Geprägt von den Entbehrungen der Nachkriegszeit und der Beschäftigung mit gesellschaftskritischen Autoren von Dostojewski bis Sartre, war ich schon früh zu der Einsicht gelangt, daß es sowohl im Kommunismus als auch im Kapitalismus extrem ungerecht zugeht, weil die, die wirklich arbeiten, mit verlogenen Parolen wie Vermögensbildung und Mitbestimmung abgespeist und von Unternehmern, Managern und „Vater“ Staat nach Strich und Faden ausgebeutet werden.

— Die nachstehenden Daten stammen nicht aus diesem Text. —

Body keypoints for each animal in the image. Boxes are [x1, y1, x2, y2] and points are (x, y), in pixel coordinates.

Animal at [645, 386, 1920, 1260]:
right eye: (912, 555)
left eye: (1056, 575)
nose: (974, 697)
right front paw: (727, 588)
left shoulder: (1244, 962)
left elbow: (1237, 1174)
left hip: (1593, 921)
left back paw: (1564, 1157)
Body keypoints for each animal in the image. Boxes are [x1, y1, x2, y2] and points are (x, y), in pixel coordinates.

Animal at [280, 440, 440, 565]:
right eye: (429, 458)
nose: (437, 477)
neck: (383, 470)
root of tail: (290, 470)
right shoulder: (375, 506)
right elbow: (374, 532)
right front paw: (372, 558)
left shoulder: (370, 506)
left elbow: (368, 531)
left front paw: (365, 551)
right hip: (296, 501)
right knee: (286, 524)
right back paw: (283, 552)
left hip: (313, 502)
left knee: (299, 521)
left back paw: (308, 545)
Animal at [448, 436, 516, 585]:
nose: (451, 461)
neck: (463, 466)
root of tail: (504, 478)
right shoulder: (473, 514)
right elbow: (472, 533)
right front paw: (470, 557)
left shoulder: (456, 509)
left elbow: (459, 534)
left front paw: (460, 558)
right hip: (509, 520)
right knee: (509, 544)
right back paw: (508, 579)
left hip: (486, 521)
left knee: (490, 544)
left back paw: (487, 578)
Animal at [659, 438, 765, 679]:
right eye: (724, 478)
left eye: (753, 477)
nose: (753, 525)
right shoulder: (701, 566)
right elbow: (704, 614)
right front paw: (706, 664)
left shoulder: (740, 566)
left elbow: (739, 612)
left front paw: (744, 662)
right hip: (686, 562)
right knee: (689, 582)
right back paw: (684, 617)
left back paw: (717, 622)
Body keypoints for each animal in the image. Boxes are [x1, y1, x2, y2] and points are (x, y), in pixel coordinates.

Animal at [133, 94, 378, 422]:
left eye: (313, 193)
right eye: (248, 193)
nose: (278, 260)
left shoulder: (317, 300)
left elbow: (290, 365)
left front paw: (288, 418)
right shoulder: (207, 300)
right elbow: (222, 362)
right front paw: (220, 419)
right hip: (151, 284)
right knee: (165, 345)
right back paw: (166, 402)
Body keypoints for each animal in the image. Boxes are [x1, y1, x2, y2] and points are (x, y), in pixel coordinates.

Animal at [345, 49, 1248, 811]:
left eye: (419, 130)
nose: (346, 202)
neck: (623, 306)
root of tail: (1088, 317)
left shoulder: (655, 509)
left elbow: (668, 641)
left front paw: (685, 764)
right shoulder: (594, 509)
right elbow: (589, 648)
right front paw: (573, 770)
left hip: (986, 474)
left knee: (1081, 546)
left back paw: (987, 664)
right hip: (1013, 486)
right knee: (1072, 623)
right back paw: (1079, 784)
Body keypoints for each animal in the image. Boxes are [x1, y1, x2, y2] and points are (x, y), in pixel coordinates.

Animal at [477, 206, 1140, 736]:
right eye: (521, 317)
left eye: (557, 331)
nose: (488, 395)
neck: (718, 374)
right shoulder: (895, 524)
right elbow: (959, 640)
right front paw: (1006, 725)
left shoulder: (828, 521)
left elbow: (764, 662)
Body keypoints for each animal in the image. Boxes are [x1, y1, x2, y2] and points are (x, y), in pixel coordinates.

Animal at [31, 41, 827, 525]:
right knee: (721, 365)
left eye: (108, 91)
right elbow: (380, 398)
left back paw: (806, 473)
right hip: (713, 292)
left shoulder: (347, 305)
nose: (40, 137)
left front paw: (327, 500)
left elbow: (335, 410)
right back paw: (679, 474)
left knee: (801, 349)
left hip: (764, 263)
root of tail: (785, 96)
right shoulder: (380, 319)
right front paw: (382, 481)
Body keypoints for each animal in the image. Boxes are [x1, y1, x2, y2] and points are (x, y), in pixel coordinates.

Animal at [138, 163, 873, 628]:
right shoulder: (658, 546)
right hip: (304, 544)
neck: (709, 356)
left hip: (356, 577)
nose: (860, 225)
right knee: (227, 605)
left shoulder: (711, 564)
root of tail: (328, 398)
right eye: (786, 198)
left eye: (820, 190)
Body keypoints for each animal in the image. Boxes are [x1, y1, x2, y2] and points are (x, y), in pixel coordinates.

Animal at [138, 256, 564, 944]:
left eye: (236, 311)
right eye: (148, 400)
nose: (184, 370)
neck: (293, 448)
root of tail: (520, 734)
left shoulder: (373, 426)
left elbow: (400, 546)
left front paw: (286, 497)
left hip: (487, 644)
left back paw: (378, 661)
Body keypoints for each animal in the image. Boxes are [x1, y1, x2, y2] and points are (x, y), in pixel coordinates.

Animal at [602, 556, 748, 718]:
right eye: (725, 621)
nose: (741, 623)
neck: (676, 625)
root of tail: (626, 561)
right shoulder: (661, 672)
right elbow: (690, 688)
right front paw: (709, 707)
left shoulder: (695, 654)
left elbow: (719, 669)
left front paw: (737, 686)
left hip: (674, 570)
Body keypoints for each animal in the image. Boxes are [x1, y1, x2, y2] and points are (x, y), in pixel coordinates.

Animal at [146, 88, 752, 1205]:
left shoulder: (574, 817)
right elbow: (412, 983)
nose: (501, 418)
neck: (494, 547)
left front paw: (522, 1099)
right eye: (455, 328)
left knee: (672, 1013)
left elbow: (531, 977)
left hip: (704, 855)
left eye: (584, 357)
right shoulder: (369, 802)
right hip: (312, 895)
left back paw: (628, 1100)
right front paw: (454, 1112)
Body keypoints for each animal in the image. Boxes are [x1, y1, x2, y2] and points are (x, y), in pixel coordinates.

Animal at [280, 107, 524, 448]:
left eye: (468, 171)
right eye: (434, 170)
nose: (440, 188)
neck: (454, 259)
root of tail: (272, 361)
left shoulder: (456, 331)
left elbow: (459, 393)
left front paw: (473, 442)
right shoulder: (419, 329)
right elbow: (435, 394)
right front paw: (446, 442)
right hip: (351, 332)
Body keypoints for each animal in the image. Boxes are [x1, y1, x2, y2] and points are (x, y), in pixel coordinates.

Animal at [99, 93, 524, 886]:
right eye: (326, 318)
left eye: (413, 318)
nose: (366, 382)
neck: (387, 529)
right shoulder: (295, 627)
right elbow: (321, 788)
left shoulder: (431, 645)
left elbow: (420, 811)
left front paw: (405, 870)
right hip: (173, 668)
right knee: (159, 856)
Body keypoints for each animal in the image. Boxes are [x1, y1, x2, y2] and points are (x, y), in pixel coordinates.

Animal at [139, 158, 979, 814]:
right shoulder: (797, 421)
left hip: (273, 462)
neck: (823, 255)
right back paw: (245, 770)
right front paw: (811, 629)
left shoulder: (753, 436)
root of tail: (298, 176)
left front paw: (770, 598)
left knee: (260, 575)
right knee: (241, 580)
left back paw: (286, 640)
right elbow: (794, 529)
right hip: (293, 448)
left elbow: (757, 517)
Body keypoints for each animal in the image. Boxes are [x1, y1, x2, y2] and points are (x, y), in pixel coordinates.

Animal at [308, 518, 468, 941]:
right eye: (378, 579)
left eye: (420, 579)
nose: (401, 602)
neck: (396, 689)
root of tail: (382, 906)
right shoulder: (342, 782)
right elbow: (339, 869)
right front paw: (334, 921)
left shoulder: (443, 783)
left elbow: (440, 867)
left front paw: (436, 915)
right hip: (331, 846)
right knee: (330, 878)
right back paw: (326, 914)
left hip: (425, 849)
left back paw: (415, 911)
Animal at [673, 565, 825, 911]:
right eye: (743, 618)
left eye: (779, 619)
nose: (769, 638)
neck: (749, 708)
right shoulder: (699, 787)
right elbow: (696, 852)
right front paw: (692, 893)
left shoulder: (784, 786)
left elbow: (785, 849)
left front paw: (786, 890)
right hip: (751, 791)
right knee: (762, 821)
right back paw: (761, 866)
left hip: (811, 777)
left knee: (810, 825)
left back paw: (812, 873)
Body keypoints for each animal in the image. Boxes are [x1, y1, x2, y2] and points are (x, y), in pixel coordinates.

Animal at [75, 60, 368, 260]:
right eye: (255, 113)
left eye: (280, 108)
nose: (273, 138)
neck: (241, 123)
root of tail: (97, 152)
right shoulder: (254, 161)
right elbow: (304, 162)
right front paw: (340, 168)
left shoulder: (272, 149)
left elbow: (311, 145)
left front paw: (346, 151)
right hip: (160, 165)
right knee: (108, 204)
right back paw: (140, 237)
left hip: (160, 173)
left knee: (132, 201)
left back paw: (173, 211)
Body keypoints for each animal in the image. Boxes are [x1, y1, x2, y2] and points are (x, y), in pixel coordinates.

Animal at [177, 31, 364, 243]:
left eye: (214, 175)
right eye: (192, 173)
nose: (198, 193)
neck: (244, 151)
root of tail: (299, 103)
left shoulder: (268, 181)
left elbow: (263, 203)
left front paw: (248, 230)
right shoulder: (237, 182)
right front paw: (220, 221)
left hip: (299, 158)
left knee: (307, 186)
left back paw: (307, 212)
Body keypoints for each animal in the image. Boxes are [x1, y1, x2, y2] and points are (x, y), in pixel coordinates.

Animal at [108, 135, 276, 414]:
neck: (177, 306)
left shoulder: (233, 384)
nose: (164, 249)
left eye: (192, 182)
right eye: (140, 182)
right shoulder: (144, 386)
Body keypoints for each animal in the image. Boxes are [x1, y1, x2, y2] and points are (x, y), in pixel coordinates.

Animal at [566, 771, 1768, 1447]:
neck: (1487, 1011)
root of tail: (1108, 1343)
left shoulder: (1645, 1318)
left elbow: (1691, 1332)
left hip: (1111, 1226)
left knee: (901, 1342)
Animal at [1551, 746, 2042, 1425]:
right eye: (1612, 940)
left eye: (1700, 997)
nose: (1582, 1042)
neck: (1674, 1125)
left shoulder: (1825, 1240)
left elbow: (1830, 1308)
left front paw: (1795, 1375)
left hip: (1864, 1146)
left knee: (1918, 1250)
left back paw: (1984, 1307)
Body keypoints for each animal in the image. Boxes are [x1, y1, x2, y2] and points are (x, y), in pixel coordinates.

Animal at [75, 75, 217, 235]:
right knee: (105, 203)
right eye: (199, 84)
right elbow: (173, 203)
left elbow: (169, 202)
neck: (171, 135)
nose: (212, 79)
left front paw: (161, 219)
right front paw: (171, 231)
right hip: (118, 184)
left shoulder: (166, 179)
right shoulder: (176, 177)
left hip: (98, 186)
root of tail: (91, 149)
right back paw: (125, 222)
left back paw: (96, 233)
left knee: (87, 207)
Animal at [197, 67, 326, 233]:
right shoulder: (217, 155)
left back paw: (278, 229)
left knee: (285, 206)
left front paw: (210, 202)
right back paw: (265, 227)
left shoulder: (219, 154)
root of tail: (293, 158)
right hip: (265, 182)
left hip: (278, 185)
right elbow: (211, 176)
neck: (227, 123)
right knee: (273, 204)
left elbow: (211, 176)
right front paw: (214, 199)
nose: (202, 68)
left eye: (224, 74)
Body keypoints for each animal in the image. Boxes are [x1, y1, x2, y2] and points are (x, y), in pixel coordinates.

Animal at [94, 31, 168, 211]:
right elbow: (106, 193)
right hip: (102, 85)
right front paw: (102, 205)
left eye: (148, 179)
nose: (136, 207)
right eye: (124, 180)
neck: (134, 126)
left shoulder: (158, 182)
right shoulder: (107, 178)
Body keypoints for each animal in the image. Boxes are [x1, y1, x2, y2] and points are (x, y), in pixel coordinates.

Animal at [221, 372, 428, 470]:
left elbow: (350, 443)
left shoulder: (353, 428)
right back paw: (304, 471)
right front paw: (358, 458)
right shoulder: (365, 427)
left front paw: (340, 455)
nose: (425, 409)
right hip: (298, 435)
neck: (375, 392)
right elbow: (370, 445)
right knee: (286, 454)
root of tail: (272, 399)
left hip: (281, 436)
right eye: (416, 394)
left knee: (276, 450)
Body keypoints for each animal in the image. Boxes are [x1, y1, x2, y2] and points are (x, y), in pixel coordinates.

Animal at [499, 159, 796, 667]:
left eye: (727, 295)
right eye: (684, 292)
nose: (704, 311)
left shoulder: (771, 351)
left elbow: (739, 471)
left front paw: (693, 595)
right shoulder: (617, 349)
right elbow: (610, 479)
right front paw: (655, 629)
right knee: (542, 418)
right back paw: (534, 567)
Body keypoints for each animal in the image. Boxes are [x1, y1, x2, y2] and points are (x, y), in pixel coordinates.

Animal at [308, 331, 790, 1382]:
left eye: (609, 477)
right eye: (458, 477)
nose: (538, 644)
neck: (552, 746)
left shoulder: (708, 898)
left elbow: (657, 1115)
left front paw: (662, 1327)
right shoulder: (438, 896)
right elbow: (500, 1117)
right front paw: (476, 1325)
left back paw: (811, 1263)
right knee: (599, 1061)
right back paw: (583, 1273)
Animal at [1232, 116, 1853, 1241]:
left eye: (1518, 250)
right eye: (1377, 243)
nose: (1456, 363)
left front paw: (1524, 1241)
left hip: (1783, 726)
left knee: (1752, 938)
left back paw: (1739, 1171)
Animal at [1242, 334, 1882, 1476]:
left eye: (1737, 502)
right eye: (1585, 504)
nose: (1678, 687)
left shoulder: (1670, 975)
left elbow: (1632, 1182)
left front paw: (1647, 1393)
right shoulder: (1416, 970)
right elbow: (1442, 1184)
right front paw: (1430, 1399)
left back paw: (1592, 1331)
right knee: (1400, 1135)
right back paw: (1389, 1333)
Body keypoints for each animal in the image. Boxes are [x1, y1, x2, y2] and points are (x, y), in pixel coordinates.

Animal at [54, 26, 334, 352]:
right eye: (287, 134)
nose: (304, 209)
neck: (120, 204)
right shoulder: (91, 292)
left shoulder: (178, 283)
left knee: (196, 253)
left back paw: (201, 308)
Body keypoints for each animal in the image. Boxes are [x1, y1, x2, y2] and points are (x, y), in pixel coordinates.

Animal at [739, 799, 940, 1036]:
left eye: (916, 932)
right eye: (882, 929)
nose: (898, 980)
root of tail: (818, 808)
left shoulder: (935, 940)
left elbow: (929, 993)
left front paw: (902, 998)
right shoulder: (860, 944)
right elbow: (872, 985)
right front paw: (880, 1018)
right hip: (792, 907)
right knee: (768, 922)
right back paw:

Das wollte ich in meinem eigenen Unternehmen anders machen. Mir schwebte eine zivilisierte, an sozialen – nicht sozialistischen – Prinzipien orientierte Unternehmensführung vor mit fairer Gewinnbeteiligung und echter Mitbestimmung aller Mitarbeiter. Dieses anfangs belächelte, später beargwöhnte Konzept hat – zu meiner eigenen Verwunderung – zum Vorteil aller bestens funktioniert und so war es für mich ganz selbstverständlich, meine bewährten Mitarbeiter – insgesamt 131 Damen und Herren – mit rund einem Drittel am Unternehmen zu beteiligen.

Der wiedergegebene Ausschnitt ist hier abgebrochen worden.